Er worden veel soorten behandelingen gebruikt:

  • Chemotherapie-middelen die op de huid worden aangebracht
  • Totale huidelektronenbundeltherapie (een soort bestralingsbehandeling)
  • Psoraleen en ultraviolette A-stralen
  • Ultraviolette B-stralen
  • Bexaroteen (zowel als gel als tabletten)
  • Denileukin Difitox
  • Interferon alfa
  • Chemotherapie door middel van injecties of pillen

Meest recentelijk heeft de Amerikaanse Food and Drug Administration (FDA) mechlorethaminegel (Valchlor) goedgekeurd voor plaatselijke huidbehandeling van mycosis fungoides, het meest voorkomende type CTCL. Vóór de goedkeuring was mechlorethamine alleen goedgekeurd voor intraveneuze behandeling.

Een woord van Verywell

Een Europese consensusgroep van deskundigen kwam bijeen en publiceerde hun aanbevelingen over de behandeling van verschillende soorten en gevallen van CTCL, waarbij ze opmerkten dat huidgerichte therapieën nog steeds de meest geschikte optie zijn voor mycosis fungoides in een vroeg stadium en dat de meeste patiënten met mycosis fungoides zich kunnen verheugen een normale levensverwachting.

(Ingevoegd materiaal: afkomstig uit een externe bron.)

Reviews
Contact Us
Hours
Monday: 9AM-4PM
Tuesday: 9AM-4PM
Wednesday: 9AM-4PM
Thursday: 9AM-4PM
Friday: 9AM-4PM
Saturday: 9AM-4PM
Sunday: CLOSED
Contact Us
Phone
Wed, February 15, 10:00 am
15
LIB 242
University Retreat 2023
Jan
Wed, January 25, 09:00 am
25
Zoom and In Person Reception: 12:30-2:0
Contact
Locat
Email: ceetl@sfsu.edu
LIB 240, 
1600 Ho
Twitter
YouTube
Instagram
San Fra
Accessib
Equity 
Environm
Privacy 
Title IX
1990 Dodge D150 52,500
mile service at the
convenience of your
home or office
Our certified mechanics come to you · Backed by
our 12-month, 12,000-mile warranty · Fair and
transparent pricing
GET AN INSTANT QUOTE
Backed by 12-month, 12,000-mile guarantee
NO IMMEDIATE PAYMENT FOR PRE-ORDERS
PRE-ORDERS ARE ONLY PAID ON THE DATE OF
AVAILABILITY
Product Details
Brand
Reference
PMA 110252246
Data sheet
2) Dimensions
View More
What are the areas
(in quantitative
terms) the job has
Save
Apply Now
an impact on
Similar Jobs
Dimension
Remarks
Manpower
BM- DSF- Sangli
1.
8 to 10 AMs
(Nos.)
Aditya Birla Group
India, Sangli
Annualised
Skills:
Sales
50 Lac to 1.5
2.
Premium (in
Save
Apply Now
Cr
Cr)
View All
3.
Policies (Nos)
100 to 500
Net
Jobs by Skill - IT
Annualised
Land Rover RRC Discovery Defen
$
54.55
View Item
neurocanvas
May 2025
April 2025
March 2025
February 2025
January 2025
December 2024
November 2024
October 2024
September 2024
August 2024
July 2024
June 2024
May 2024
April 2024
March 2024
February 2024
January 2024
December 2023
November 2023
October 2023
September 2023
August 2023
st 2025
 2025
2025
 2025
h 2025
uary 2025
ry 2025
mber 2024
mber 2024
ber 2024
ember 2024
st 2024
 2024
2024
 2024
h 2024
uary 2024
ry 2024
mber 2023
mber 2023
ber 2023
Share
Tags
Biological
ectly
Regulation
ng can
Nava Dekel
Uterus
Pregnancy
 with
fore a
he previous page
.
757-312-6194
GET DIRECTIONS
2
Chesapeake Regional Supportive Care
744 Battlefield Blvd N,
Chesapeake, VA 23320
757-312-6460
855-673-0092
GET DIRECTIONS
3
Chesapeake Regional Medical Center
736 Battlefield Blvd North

Helaas is de prognose nog steeds niet zo goed voor patiënten met gevorderde ziekte, merkten ze op, hoewel voor een zeer geselecteerde subgroep van patiënten verlengde overleving kan worden bereikt met allogene stamceltransplantatie (alloSCT).


Toch is er het afgelopen decennium enorm veel vooruitgang geboekt wat betreft het begrip van hoe mycosis-fungiciden en het Sezary-syndroom zich ontwikkelen, dus er is hoop dat dit ook zal leiden tot vooruitgang in de behandeling.